▶ [YOUR TASK] Copy out each line of the data below in which the string "dari" appears.
┌──
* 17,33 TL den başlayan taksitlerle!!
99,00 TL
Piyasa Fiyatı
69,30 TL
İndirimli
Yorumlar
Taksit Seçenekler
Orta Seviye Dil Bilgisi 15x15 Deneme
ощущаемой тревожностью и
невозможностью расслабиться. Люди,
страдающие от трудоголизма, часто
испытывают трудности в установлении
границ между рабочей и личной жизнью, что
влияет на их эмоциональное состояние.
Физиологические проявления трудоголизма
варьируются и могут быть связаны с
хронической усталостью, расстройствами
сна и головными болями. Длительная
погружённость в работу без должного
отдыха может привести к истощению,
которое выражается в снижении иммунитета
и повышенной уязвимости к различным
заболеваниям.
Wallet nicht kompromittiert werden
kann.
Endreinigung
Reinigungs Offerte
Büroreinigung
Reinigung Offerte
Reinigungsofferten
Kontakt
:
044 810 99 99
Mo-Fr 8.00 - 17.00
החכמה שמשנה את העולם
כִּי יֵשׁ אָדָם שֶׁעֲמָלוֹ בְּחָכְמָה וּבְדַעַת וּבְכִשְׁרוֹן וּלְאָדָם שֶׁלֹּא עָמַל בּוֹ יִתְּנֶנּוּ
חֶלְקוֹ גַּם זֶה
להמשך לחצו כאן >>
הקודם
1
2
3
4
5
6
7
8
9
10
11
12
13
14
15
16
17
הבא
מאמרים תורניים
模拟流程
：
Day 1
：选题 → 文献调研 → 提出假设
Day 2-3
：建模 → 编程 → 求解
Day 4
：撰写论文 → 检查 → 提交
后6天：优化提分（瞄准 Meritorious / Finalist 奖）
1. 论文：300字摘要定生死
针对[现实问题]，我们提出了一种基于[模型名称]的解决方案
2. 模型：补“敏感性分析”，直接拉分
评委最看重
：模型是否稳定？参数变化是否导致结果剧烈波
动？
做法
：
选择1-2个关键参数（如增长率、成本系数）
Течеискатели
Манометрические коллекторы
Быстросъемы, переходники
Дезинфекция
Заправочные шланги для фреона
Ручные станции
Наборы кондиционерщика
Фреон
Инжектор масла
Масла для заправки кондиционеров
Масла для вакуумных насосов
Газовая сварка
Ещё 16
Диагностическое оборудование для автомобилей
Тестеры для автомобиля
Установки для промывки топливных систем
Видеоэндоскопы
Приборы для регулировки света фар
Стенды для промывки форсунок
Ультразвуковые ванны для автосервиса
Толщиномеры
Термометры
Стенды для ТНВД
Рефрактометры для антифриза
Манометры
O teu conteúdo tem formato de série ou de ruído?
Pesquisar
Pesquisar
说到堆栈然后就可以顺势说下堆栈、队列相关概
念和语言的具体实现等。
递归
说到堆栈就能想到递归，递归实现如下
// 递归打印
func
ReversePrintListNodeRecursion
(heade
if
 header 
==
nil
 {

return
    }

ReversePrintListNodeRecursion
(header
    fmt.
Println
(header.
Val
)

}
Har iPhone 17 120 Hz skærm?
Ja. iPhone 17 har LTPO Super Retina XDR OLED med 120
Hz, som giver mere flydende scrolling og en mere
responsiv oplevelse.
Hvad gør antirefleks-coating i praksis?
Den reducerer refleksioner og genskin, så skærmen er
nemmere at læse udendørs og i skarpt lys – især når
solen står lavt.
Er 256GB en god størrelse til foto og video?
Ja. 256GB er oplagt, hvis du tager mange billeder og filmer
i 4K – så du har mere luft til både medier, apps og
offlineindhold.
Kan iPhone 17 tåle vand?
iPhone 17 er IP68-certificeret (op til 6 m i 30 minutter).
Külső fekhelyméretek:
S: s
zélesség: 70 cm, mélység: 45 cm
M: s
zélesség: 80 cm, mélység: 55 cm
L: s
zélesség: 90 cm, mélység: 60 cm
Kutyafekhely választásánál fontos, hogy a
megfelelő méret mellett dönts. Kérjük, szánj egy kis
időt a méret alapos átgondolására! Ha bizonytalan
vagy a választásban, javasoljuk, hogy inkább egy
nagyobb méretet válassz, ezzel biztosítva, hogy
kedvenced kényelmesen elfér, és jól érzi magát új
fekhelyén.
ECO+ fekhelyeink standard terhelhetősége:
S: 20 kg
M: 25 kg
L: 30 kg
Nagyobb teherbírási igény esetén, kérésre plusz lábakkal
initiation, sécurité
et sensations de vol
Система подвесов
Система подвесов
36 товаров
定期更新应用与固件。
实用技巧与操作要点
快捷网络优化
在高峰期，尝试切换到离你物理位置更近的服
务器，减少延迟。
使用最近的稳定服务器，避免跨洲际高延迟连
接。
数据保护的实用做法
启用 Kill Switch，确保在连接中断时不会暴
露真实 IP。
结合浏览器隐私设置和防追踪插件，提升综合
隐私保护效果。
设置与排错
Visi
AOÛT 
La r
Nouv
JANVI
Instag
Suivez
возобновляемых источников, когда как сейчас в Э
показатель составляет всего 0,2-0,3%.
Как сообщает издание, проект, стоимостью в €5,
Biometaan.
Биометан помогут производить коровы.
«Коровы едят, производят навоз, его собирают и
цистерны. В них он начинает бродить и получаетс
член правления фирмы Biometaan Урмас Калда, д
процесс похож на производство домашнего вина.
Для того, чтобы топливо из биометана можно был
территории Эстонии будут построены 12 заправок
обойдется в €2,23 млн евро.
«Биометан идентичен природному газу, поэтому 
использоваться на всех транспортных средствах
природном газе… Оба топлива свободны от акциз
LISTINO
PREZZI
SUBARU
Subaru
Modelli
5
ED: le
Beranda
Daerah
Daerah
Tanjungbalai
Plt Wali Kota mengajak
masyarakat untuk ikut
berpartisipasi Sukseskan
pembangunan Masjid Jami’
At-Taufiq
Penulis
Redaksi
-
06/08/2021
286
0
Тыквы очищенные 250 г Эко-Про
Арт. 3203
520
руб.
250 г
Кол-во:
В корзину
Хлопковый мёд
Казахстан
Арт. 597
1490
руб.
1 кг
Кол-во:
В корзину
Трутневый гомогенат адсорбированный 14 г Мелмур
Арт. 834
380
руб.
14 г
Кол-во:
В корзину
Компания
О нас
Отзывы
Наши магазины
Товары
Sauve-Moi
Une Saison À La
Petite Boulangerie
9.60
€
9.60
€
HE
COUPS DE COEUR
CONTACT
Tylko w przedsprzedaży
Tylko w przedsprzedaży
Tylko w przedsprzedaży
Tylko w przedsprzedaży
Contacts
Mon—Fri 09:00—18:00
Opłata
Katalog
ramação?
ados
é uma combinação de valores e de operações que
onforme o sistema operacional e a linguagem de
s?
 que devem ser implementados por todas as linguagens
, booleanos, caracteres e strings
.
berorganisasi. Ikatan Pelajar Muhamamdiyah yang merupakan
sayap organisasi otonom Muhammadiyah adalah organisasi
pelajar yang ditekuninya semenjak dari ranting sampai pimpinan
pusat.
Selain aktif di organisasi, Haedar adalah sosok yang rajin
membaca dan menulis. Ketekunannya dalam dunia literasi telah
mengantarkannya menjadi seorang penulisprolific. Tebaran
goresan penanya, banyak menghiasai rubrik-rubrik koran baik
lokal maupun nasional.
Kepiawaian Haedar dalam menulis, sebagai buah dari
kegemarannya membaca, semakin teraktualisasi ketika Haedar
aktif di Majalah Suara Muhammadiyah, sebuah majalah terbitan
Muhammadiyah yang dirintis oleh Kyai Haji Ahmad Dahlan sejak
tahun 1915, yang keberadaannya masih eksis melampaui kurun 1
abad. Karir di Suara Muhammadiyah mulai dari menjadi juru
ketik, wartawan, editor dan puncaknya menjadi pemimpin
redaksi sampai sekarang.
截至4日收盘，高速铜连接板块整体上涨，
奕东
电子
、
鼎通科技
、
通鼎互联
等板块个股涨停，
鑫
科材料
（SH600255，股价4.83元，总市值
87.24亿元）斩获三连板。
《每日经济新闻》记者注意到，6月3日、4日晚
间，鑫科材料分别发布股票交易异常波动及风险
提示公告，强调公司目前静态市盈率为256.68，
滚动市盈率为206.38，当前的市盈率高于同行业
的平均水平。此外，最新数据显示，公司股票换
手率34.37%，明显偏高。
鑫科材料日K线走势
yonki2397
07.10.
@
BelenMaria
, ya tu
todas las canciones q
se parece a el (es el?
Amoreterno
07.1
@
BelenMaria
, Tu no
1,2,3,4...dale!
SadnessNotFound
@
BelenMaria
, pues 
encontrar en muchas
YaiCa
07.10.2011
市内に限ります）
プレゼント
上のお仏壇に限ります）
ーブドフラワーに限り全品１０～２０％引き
└──
▶ [RESPONSE]
pelajar yang ditekuninya semenjak dari ranting sampai pimpinan
Kepiawaian Haedar dalam menulis, sebagai buah dari
abad. Karir di Suara Muhammadiyah mulai dari menjadi juru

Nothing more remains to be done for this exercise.